My main results show an increase in aggregate innovation post-breakup. Empirically, I analyze how innovation – measured as the quality-weighted patent count – reacts to changes in concentration caused by the breakup. The breakup had a geographic structure and separated IG Farben plants that overlapped in product and technology profiles into several successor companies, so the reorganization introduced horizontal competition in technologies and product markets. Before 1952, patenting in technologies that were later affected by the breakup of IG Farben was trending in the same way as unaffected technologies. In the post-war period, patterns diverged substantially, suggesting a positive innovation effect from the breakup. Additional analyses juxtaposing technology-level and product-level exposure to the breakup suggests that technology spillovers, rather than product market interactions, drive the rise in innovation.
For IG Farben itself, I also find positive innovation effects when comparing the patent output of IG Farben and its later successors to a synthetic control group of companies from the German electronics industry.

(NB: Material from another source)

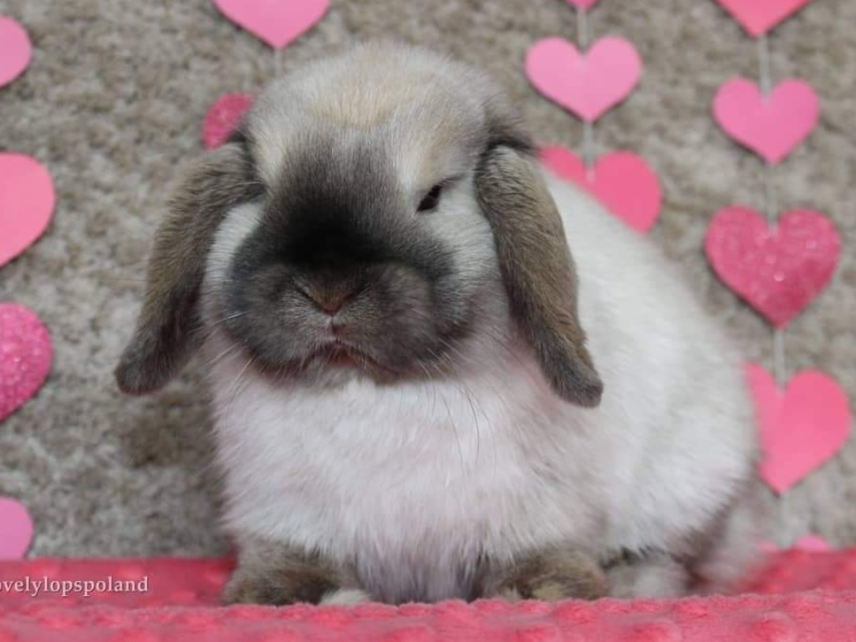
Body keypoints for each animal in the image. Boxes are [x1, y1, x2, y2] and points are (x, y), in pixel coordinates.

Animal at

The history of IG Farben tells the story of a successful government-mandated breakup and opens questions about the role of such breakups as a last-resort instrument in antitrust policy toolkits. While the breakup of IG Farben occurred 70 years ago, the implications of a megafirm breakup remain relevant. Large companies with enormous in-house research investment drive technology and innovation much as IG Farben did in German chemicals. Recent high-profile mergers in the chemical industry like ChemChina-Syngenta, Dow-DuPont, or Bayer-Monsanto only underscore the importance of understanding the relationship between competition and innovation. This paper also highlights the importance of technology spillovers and the need to analyze merger and breakup effects beyond the directly involved firms.